The range starts at the line containing "медитація чи трав’яні" and ends at the last line of the records below. Reproduce those lines exactly.

START Given entries

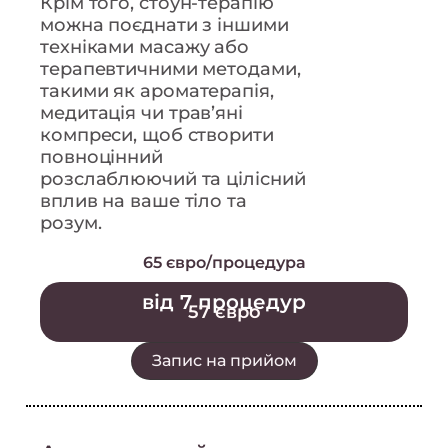
Крім того, стоун-терапію
можна поєднати з іншими
техніками масажу або
терапевтичними методами,
такими як ароматерапія,
медитація чи трав’яні
компреси, щоб створити
повноцінний
розслаблюючий та цілісний
вплив на ваше тіло та
розум.
65 євро/процедура
від 7 процедур
57 євро
Запис на прийом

END Given entries

Exercise solution:
медитація чи трав’яні
компреси, щоб створити
повноцінний
розслаблюючий та цілісний
вплив на ваше тіло та
розум.
65 євро/процедура
від 7 процедур
57 євро
Запис на прийом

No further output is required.